Format the lines below as a numbered list, omitting blank lines and leaving out the pictures.

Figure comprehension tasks
------------------------------------------------------------
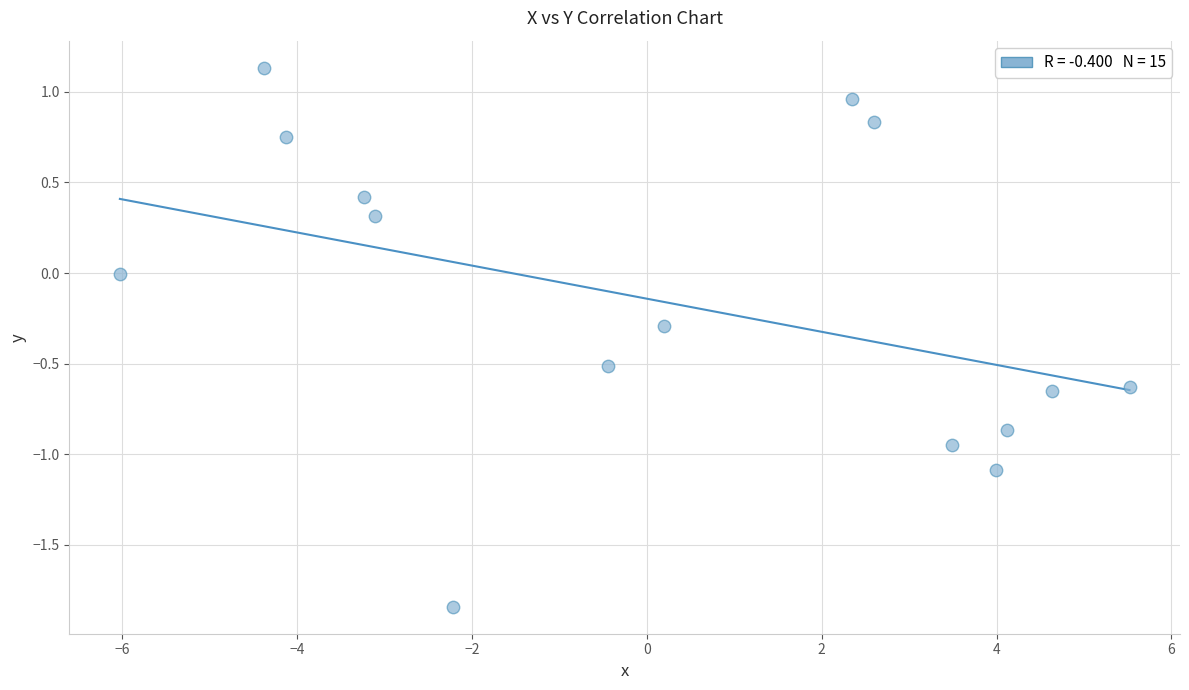

What is the range of X values (max minus min)?

11.6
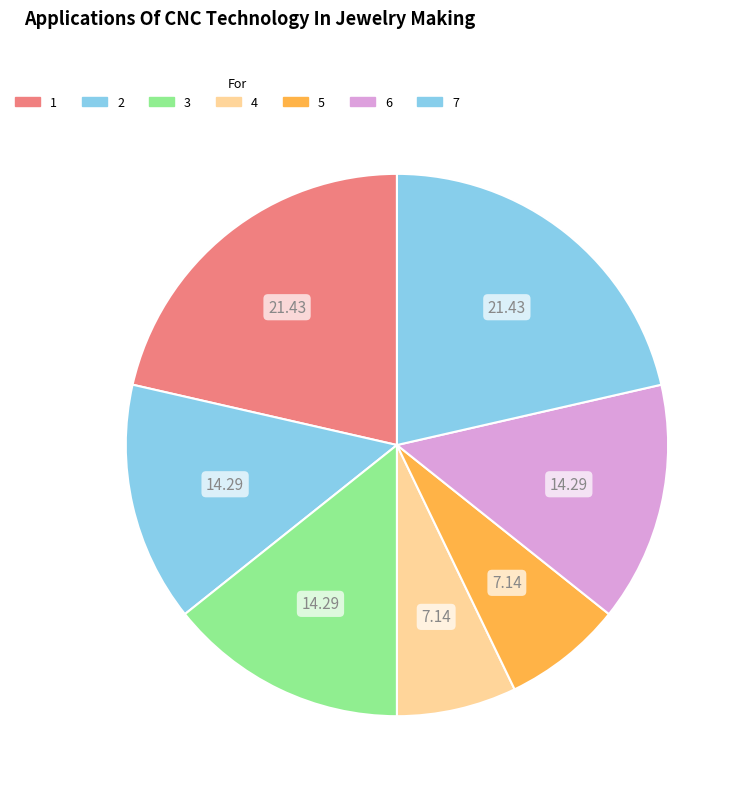

To the nearest percent, what is the average slice percentage?

14%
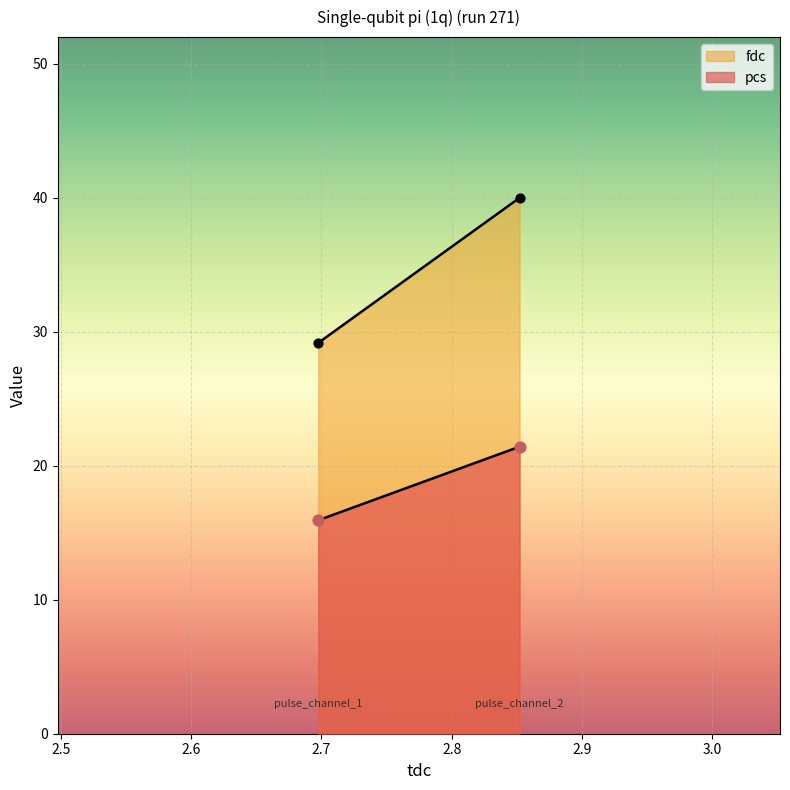

What are all the series names shown in the legend?

pcs, fdc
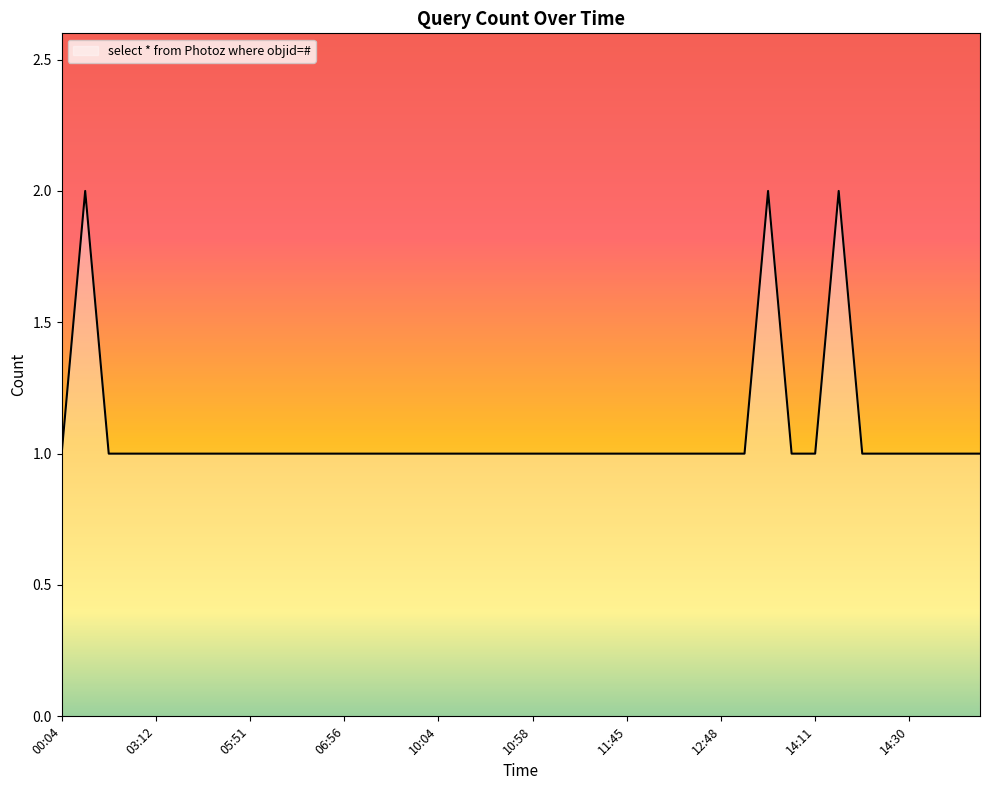

Rank the categories by value from highest to lowest.

00:05, 13:52, 14:12, 00:04, 02:18, 02:33, 03:12, 03:42, 05:46, 05:47, 05:51, 06:01, 06:05, 06:36, 06:56, 06:58, 09:22, 09:53, 10:04, 10:26, 10:31, 10:49, 10:58, 10:59, 11:04, 11:29, 11:45, 12:12, 12:30, 12:46, 12:48, 13:49, 14:07, 14:11, 14:15, 14:24, 14:30, 15:05, 15:32, 15:33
------------------------------------------------------------
Task solution:
1. What is the range of X values (max minus min)?
2. 11.6
3. To the nearest percent, what is the average slice percentage?
4. 14%
5. What are all the series names shown in the legend?
6. pcs, fdc
7. Rank the categories by value from highest to lowest.
8. 00:05, 13:52, 14:12, 00:04, 02:18, 02:33, 03:12, 03:42, 05:46, 05:47, 05:51, 06:01, 06:05, 06:36, 06:56, 06:58, 09:22, 09:53, 10:04, 10:26, 10:31, 10:49, 10:58, 10:59, 11:04, 11:29, 11:45, 12:12, 12:30, 12:46, 12:48, 13:49, 14:07, 14:11, 14:15, 14:24, 14:30, 15:05, 15:32, 15:33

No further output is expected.